Chambersburg, Pennsylvania (Photo Credit: Borough of Chambersburg)

The council of this central Pennsylvania borough (town) will meet on Monday, January 24 for a likely vote to repeal an ordinance passed this last October that safeguards residents against discrimination based on their sexual orientation, ethnicity or gender identity.

Opposition to the ordinance is led by newly installed borough council president Allen Coffman, a Republican. In an interview with media outlet Penn Live Saturday, Coffman said, “All of us that ran in this election to be on council we think we got a mandate from the people,” he said. “People we talked to when we were campaigning did not like this ordinance at all. I don’t know what the vote will be, but I have a pretty good idea.”

The political makeup of the council changed with the November municipal election, which ushered in a 7-3 Republican majority.

The ordinance, which extends protections against discrimination to gay, transgender or genderqueer people in employment, housing and public accommodations, was passed in October by the then-Democratic majority council, Penn Live reported.

“I don’t know of any reasons for repealing it other than a political move,” said Alice Elia, a Democrat and the former Chambersburg borough council president. “This issue should not be politicized. It’s an issue of justice and having equal protection for everybody in our community. It shouldn’t be a political or a Democratic or Republican issue.
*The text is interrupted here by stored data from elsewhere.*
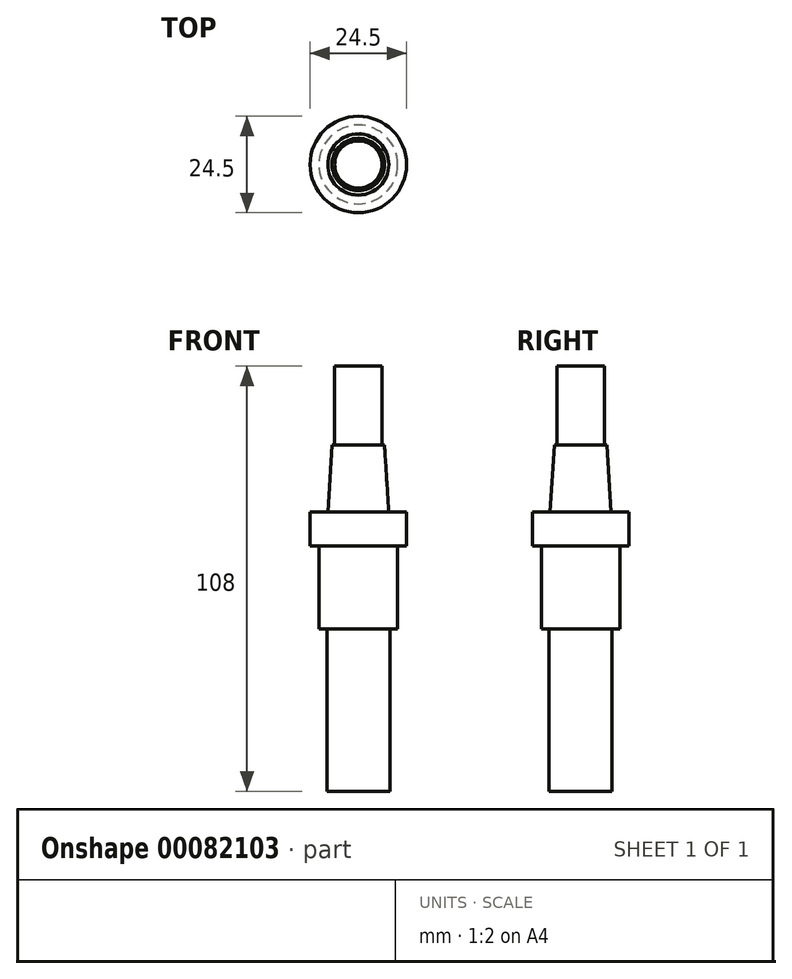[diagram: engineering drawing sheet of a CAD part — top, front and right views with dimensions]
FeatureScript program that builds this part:
annotation { "Feature Type Name" : "Feature", "Feature Type Description" : "" }
export const myFeature = defineFeature(function(context is Context, id is Id, definition is map)
    precondition{}
    {
        {
            var Q0;
            Q0=qCreatedBy(makeId("Front.planeOp"),FACE);
            var sketch = newSketch(context, id + "F0", { "sketchPlane" : qUnion([Q0])});
            skLineSegment(sketch, "E0", {"start": v(0, 0) * mm, "end": v(6, 0) * mm});
            skLineSegment(sketch, "E1", {"start": v(6, 0) * mm, "end": v(6, -20) * mm});
            skLineSegment(sketch, "E2", {"start": v(6, -20) * mm, "end": v(6.65, -20) * mm});
            skLineSegment(sketch, "E3", {"start": v(6.65, -20) * mm, "end": v(7.75, -37) * mm});
            skLineSegment(sketch, "E4", {"start": v(7.75, -37) * mm, "end": v(12.25, -37) * mm});
            skLineSegment(sketch, "E5", {"start": v(12.25, -37) * mm, "end": v(12.25, -45.7) * mm});
            skLineSegment(sketch, "E6", {"start": v(12.25, -45.7) * mm, "end": v(10, -45.7) * mm});
            skLineSegment(sketch, "E7", {"start": v(10, -45.7) * mm, "end": v(10, -66.7) * mm});
            skLineSegment(sketch, "E8", {"start": v(10, -66.7) * mm, "end": v(8, -66.7) * mm});
            skLineSegment(sketch, "E9", {"start": v(8, -66.7) * mm, "end": v(8, -108) * mm});
            skLineSegment(sketch, "E10", {"start": v(8, -108) * mm, "end": v(0, -108) * mm});
            skLineSegment(sketch, "E11", {"start": v(0, 0) * mm, "end": v(0, -108) * mm});
            skSolve(sketch);
        }
        {
            var Q0;
            Q0 = qSketchRegion(id + "F0", true);
            var Q1;
            Q1=sQuery(id+"F0.wireOp",EDGE,"E11");
            revolve(context, id + "F1", {"entities" : qUnion([Q0]), "axis" : qUnion([Q1]), "revolveType" : RevolveType.FULL});
        }
    });
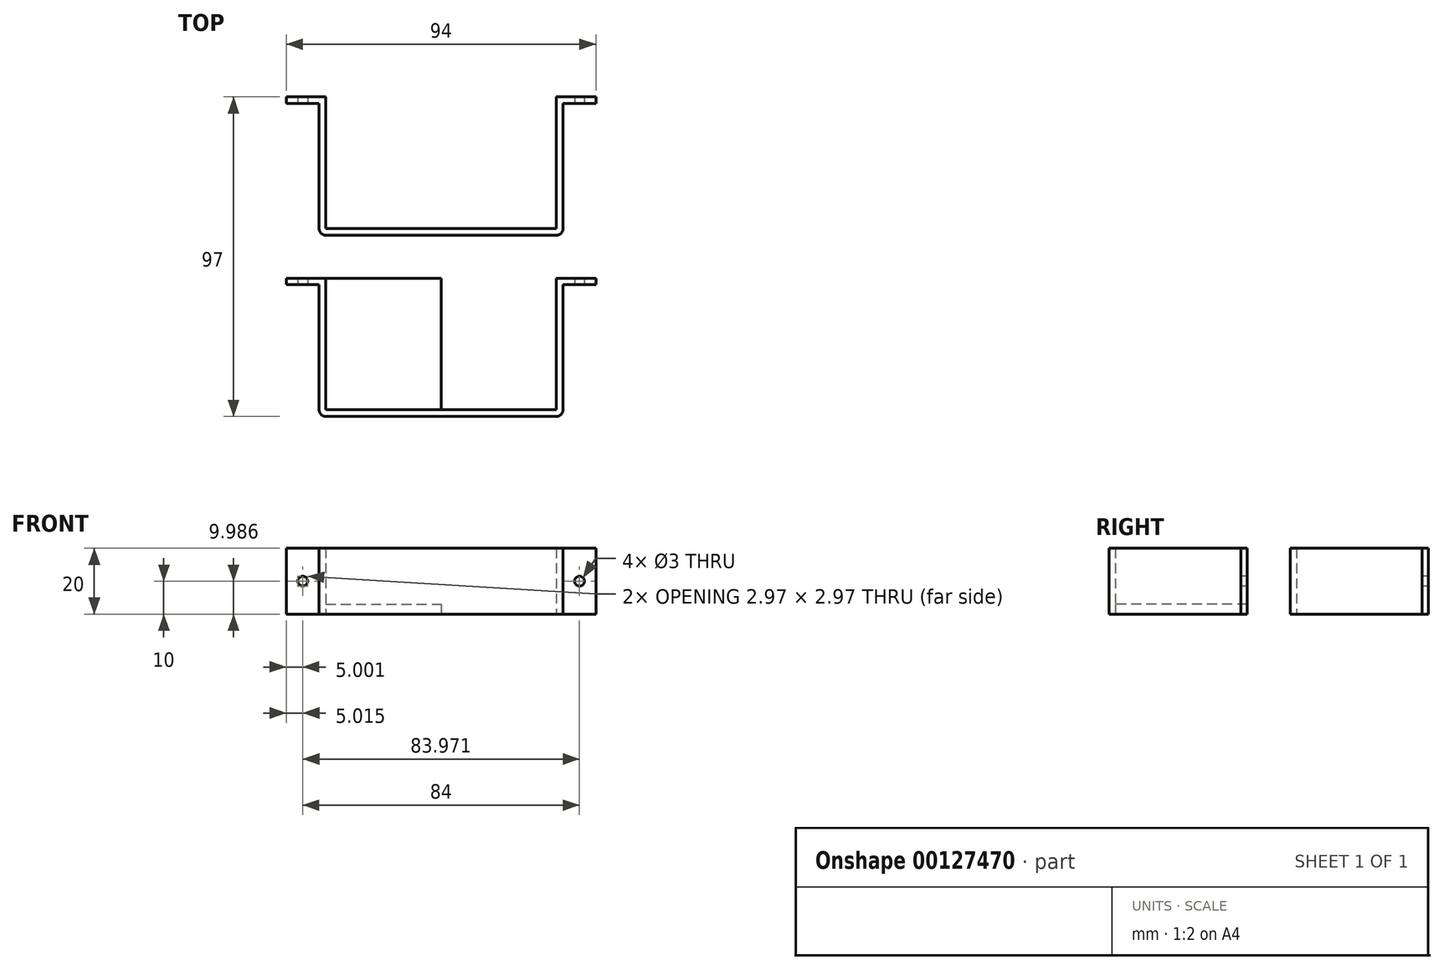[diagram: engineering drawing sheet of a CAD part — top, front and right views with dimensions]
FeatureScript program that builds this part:
annotation { "Feature Type Name" : "Feature", "Feature Type Description" : "" }
export const myFeature = defineFeature(function(context is Context, id is Id, definition is map)
    precondition{}
    {
        {
            var Q0;
            Q0=qCreatedBy(makeId("Top.planeOp"),FACE);
            var sketch = newSketch(context, id + "F0", { "sketchPlane" : qUnion([Q0])});
            skLineSegment(sketch, "E0.bottom", {"start": v(-15.96, 8.8) * mm, "end": v(19.04, 8.8) * mm});
            skLineSegment(sketch, "E0.top", {"start": v(-15.96, -31.2) * mm, "end": v(19.04, -31.2) * mm});
            skLineSegment(sketch, "E0.left", {"start": v(-15.96, 8.8) * mm, "end": v(-15.96, -31.2) * mm});
            skLineSegment(sketch, "E0.right", {"start": v(19.04, 8.8) * mm, "end": v(19.04, -31.2) * mm});
            skLineSegment(sketch, "E1", {"start": v(-15.96, 8.8) * mm, "end": v(-27.96, 8.8) * mm});
            skLineSegment(sketch, "E2", {"start": v(-27.96, 8.8) * mm, "end": v(-27.96, 6.8) * mm});
            skLineSegment(sketch, "E3", {"start": v(-27.96, 6.8) * mm, "end": v(-17.96, 6.8) * mm});
            skLineSegment(sketch, "E4", {"start": v(-17.96, 6.8) * mm, "end": v(-17.96, -33.2) * mm});
            skLineSegment(sketch, "E5", {"start": v(-17.96, -33.2) * mm, "end": v(19.04, -33.2) * mm});
            skLineSegment(sketch, "E6", {"start": v(19.04, -33.2) * mm, "end": v(19.04, -31.2) * mm});
            skSolve(sketch);
        }
        {
            var Q0;
            Q0=makeQuery(id+"F0.imprint","IMPRINT",FACE,{"disambiguationData":[TD([[makeQuery(id+"F0.imprint","IMPRINT",EDGE,{"derivedFrom":sQuery(id+"F0.wireOp",EDGE,"E0.top")}),-1.0]])]});
            extrude(context, id + "F1", {"entities" : qUnion([Q0]), "depth" : 20 * mm});
        }
        {
            var Q0;
            Q0=makeQuery(id+"F1.opExtrude","SWEPT_EDGE",EDGE,{"disambiguationData":[OSD([sQuery(id+"F0.wireOp",EDGE,"E4"),sQuery(id+"F0.wireOp",EDGE,"E5")])]});
            fillet(context, id + "F2", {"entities" : qUnion([Q0]), "radius" : 2 * mm, "tangentPropagation" : true, "allowEdgeOverflow" : false});
        }
        {
            var Q0;
            Q0=makeQuery(id+"F1.opExtrude","SWEPT_FACE",FACE,{"disambiguationData":[OSD([sQuery(id+"F0.wireOp",EDGE,"E3")])]});
            var sketch = newSketch(context, id + "F3", { "sketchPlane" : qUnion([Q0])});
            skPoint(sketch, "E7", {"position": v(-22.96, 10) * mm});
            skSolve(sketch);
        }
        {
            var Q0;
            Q0=sQuery(id+"F3.wireOp",VERTEX,"E7");
            var Q1;
            Q1=makeQuery(id+"F1.opExtrude","SWEPT_BODY",BODY,{"disambiguationData":[OSD([sQuery(id+"F0.wireOp",EDGE,"E0.top"),sQuery(id+"F0.wireOp",EDGE,"E0.left"),sQuery(id+"F0.wireOp",EDGE,"E1"),sQuery(id+"F0.wireOp",EDGE,"E2"),sQuery(id+"F0.wireOp",EDGE,"E3"),sQuery(id+"F0.wireOp",EDGE,"E4"),sQuery(id+"F0.wireOp",EDGE,"E5"),sQuery(id+"F0.wireOp",EDGE,"E6")])]});
            hole(context, id + "F4", {"style" : HoleStyle.SIMPLE, "endStyle" : HoleEndStyle.THROUGH, "holeDiameter" : 3 * mm, "locations" : qUnion([Q0]), "scope" : qUnion([Q1]), "isTappedThrough" : true});
        }
        {
            var Q0;
            Q0=makeQuery(id+"F1.opExtrude","SWEPT_BODY",BODY,{"disambiguationData":[OSD([sQuery(id+"F0.wireOp",EDGE,"E0.top"),sQuery(id+"F0.wireOp",EDGE,"E0.left"),sQuery(id+"F0.wireOp",EDGE,"E1"),sQuery(id+"F0.wireOp",EDGE,"E2"),sQuery(id+"F0.wireOp",EDGE,"E3"),sQuery(id+"F0.wireOp",EDGE,"E4"),sQuery(id+"F0.wireOp",EDGE,"E5"),sQuery(id+"F0.wireOp",EDGE,"E6")])]});
            var Q1;
            Q1=makeQuery(id+"F1.opExtrude","SWEPT_FACE",FACE,{"disambiguationData":[OSD([sQuery(id+"F0.wireOp",EDGE,"E6")])]});
            mirror(context, id + "F5", {"operationType" : NewBodyOperationType.ADD, "entities" : qUnion([Q0]), "mirrorPlane" : qUnion([Q1])});
        }
        {
            var Q0;
            Q0=makeQuery(id+"F1.opExtrude","SWEPT_BODY",BODY,{"disambiguationData":[OSD([sQuery(id+"F0.wireOp",EDGE,"E0.top"),sQuery(id+"F0.wireOp",EDGE,"E0.left"),sQuery(id+"F0.wireOp",EDGE,"E1"),sQuery(id+"F0.wireOp",EDGE,"E2"),sQuery(id+"F0.wireOp",EDGE,"E3"),sQuery(id+"F0.wireOp",EDGE,"E4"),sQuery(id+"F0.wireOp",EDGE,"E5"),sQuery(id+"F0.wireOp",EDGE,"E6")])]});
            transform(context, id + "F6", {"entities" : qUnion([Q0]), "transformType" : TransformType.COPY});
        }
        {
            var Q0;
            Q0=makeQuery(id+"F6.opPattern","COPY",BODY,{"derivedFrom":makeQuery(id+"F1.opExtrude","SWEPT_BODY",BODY,{"disambiguationData":[OSD([sQuery(id+"F0.wireOp",EDGE,"E0.top"),sQuery(id+"F0.wireOp",EDGE,"E0.left"),sQuery(id+"F0.wireOp",EDGE,"E1"),sQuery(id+"F0.wireOp",EDGE,"E2"),sQuery(id+"F0.wireOp",EDGE,"E3"),sQuery(id+"F0.wireOp",EDGE,"E4"),sQuery(id+"F0.wireOp",EDGE,"E5"),sQuery(id+"F0.wireOp",EDGE,"E6")])]}),"instanceName":"1"});
            transform(context, id + "F7", {"entities" : qUnion([Q0]), "transformType" : TransformType.TRANSLATION_3D, "dx" : 0 * mm, "dy" : 55 * mm, "dz" : 0 * mm, "makeCopy" : false});
        }
        {
            var Q0;
            Q0 = qSketchRegion(id + "F0", true);
            extrude(context, id + "F8", {"entities" : qUnion([Q0]), "operationType" : NewBodyOperationType.ADD, "depth" : 3 * mm});
        }
        {
            var Q0;
            Q0=makeQuery(id+"F8.opExtrude","SWEPT_EDGE",EDGE,{"disambiguationData":[OSD([sQuery(id+"F0.wireOp",EDGE,"E4"),sQuery(id+"F0.wireOp",EDGE,"E5")])]});
            fillet(context, id + "F9", {"entities" : qUnion([Q0]), "radius" : 2 * mm, "tangentPropagation" : true, "allowEdgeOverflow" : false});
        }
    });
This should be something we are all concerned about.”

Coffman told Penn Live that the ordinance serves no purpose and is redundant. He points out that Pennsylvania’s Human Relations Commission handles discrimination complaints from residents across the state.

“There are no penalties, no fines,” he said. “There’s nothing that the ordinance can make someone do. The most they can hope for is that the committee request the two parties to sit down with a counselor or mediator and talk about it. Quite frankly there is nothing that compels them to. There’s no teeth in this.”

Penn Live’s Ivey DeJesus noted if Chambersburg succeeds in repealing the ordinance, it would mark the first time an LGBTQ inclusive law is revoked in Pennsylvania. To date, 70 municipalities have ratified such ordinances.

The Commonwealth of Pennsylvania is one of the 27 states in the nation that have no explicit statewide laws protecting people from discrimination on the basis of sexual orientation or gender identity in employment, housing and public accommodations.